Exercise prompt >>
Only a number is wanted: how many lines in the records below contain "Batak"?

Stored data entries
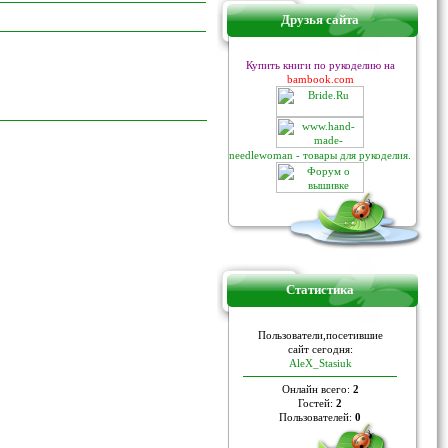
Друзья сайта
Купить книги по рукоделию на
bambook.com
needlewoman - товары для рукоделия.
Статистика
Пoльзoвaтели,пoceтившие
caйт ceгoдня:
AleX_Stasiuk
Онлайн всего:
2
Гостей:
2
Пользователей:
0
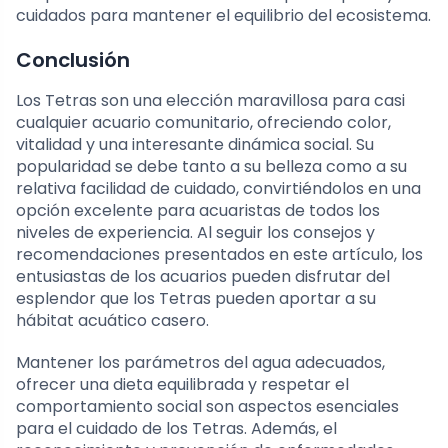
cuidados para mantener el equilibrio del ecosistema.
Conclusión
Los Tetras son una elección maravillosa para casi
cualquier acuario comunitario, ofreciendo color,
vitalidad y una interesante dinámica social. Su
popularidad se debe tanto a su belleza como a su
relativa facilidad de cuidado, convirtiéndolos en una
opción excelente para acuaristas de todos los
niveles de experiencia. Al seguir los consejos y
recomendaciones presentados en este artículo, los
entusiastas de los acuarios pueden disfrutar del
esplendor que los Tetras pueden aportar a su
hábitat acuático casero.
Mantener los parámetros del agua adecuados,
ofrecer una dieta equilibrada y respetar el
comportamiento social son aspectos esenciales
para el cuidado de los Tetras. Además, el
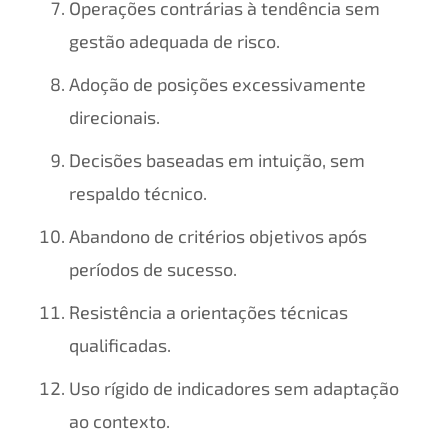
Operações contrárias à tendência sem
gestão adequada de risco.
Adoção de posições excessivamente
direcionais.
Decisões baseadas em intuição, sem
respaldo técnico.
Abandono de critérios objetivos após
períodos de sucesso.
Resistência a orientações técnicas
qualificadas.
Uso rígido de indicadores sem adaptação
ao contexto.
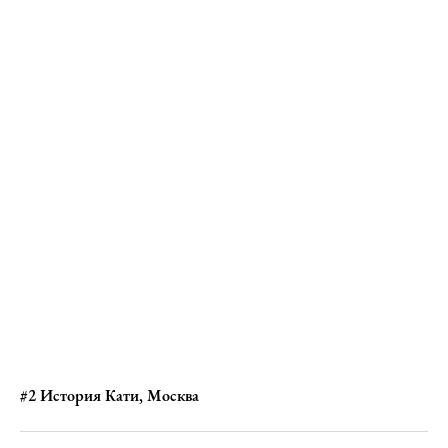
#2 История Кати, Москва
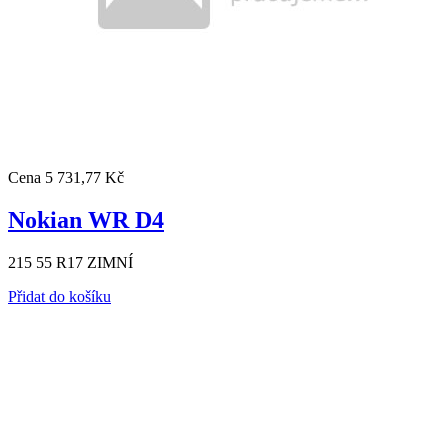
Cena
5 731,77 Kč
Nokian WR D4
215 55 R17 ZIMNÍ
Přidat do košíku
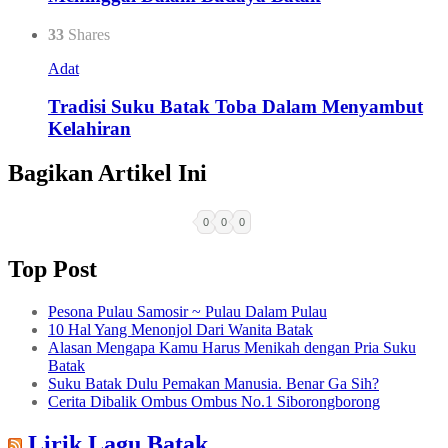
33
Shares
Adat
Tradisi Suku Batak Toba Dalam Menyambut
Kelahiran
Bagikan Artikel Ini
0
0
0
Top Post
Pesona Pulau Samosir ~ Pulau Dalam Pulau
10 Hal Yang Menonjol Dari Wanita Batak
Alasan Mengapa Kamu Harus Menikah dengan Pria Suku
Batak
Suku Batak Dulu Pemakan Manusia. Benar Ga Sih?
Cerita Dibalik Ombus Ombus No.1 Siborongborong
Lirik Lagu Batak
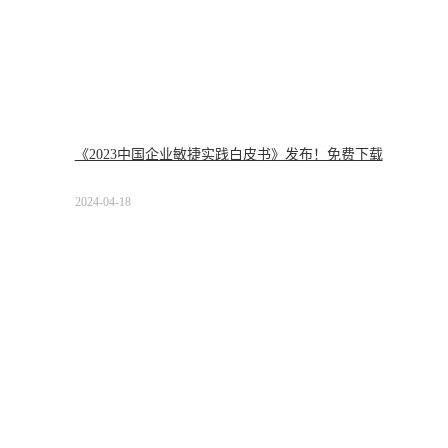
《2023中国企业敏捷实践白皮书》发布！免费下载
2024-04-18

Finished task >>
5